First of all, hello and thank you all. This is my first post, but I have been reading and learning a lot from this forum. There are a lot of really good chemist here, and the rest of us benefit a lot from the knowledge and experience that you all share.
My question is regarding a precipitant which I believe to be Zinc; at least that was my intention.
I obtained Zinc metal initially by melting it out of pennies. I then dissolved it in HCl (31.45% Muriatic) and filtered off the copper and miscellaneous other contaminants. At this point I assume I have a ZnCl solution. I then made up a rough (unknown molarity) solution of NaOH and combined the two solutions. Immediately a white precipitant was produced.
I assumed, that what happened was a single displacement (ZnCl + NaOH -> NaCl + H2O + Zn), but I couldn't get that to balance.
My theory (if my amateur guess could be called such) is that one of three things has happened.
a) I was wrong to start with and my ZnCl wasn't ZnCl but HCl + Zn. I doubt this though because a lot of H went gaseous in the initial reaction.

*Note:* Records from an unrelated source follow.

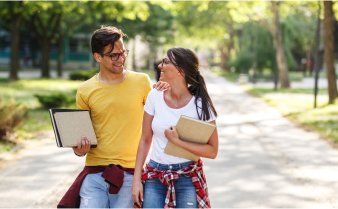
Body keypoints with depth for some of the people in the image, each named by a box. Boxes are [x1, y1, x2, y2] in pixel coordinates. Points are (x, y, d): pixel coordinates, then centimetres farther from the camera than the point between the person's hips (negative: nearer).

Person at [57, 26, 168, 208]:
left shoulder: (141, 82, 4)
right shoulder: (85, 91, 5)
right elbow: (82, 133, 13)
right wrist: (79, 150, -8)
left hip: (130, 174, -1)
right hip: (94, 173, 1)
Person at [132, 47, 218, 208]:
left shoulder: (201, 104, -9)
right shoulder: (155, 97, -1)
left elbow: (212, 151, -10)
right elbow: (145, 140, 5)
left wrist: (177, 141, -20)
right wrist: (137, 179, 1)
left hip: (188, 178, -2)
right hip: (155, 177, 2)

b) 2ZnCl + 2NaOH -> 2NaCl + H2O + 2ZnO
or
c) 2ZnCl + 2NaOH -> 2NaCl + H2O + 2Zn + O(g)
In short (too late), I would like to keep the white powder precipitant for later use, but I can't be sure how to label it.
I would appreciate it if anyone could tell me what it is (or should be based on my description), and even more so if someone could tell me a cheap easy way to test it. I really hope it is elemental Zn, but I don't know how to know for sure. I have no way to measure up to 400+C melting point so that isn't an option.
For the record I'm leaning toward (b) above which would make it Zinc Oxide, but I'm sure the majority of you would know with more certainty.